§ Aim of the exercise: Search for the word "output" in the entries. Each line that holds it should be copied.

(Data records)
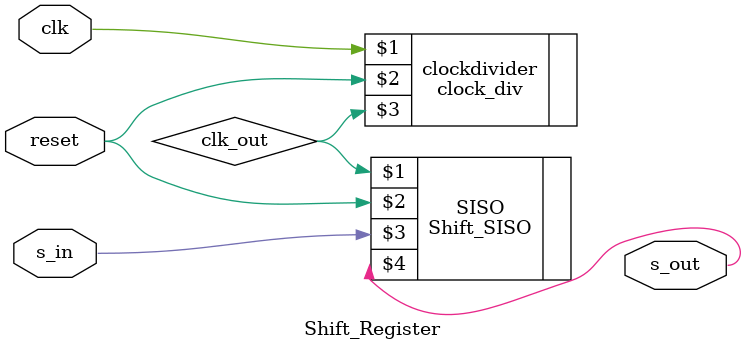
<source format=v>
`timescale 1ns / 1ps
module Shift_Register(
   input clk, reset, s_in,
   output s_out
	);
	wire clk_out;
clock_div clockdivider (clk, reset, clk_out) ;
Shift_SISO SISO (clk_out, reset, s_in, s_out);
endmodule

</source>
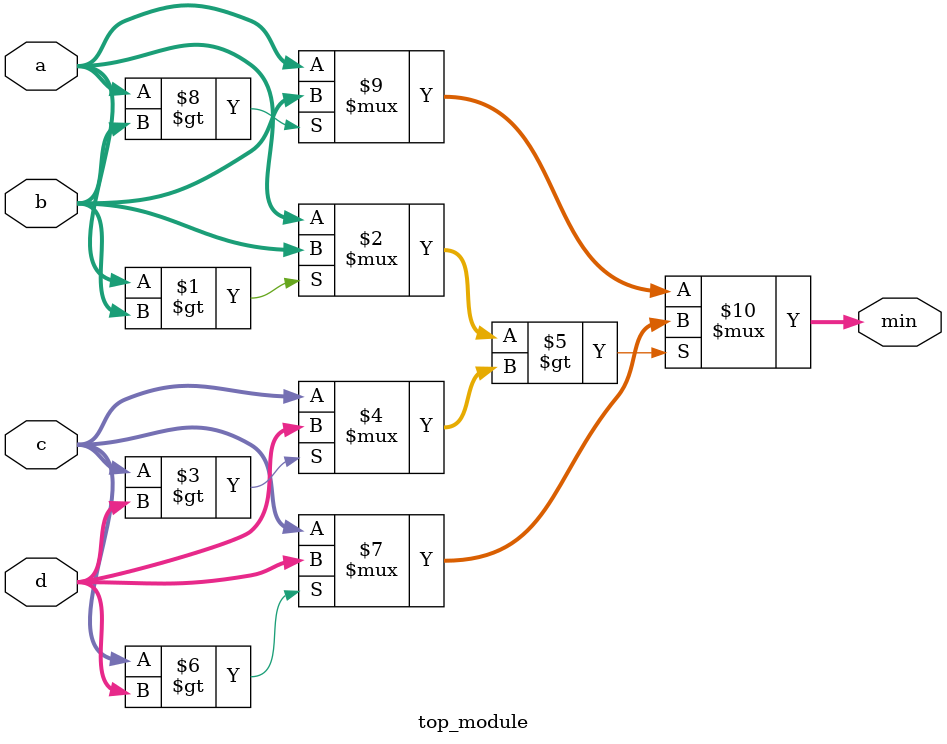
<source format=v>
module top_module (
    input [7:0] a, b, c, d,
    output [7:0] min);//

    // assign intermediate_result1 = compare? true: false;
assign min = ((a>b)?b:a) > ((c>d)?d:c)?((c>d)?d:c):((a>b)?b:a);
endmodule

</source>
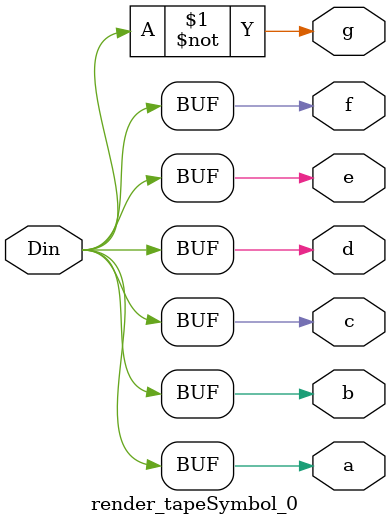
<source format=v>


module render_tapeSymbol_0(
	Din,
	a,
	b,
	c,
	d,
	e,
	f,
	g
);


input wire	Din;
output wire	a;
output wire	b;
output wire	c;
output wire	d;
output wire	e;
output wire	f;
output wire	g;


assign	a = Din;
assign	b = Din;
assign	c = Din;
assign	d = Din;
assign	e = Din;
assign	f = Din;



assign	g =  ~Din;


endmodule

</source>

§ Expected answer:
   output s_out
    output [7:0] min);//
output wire	a;
output wire	b;
output wire	c;
output wire	d;
output wire	e;
output wire	f;
output wire	g;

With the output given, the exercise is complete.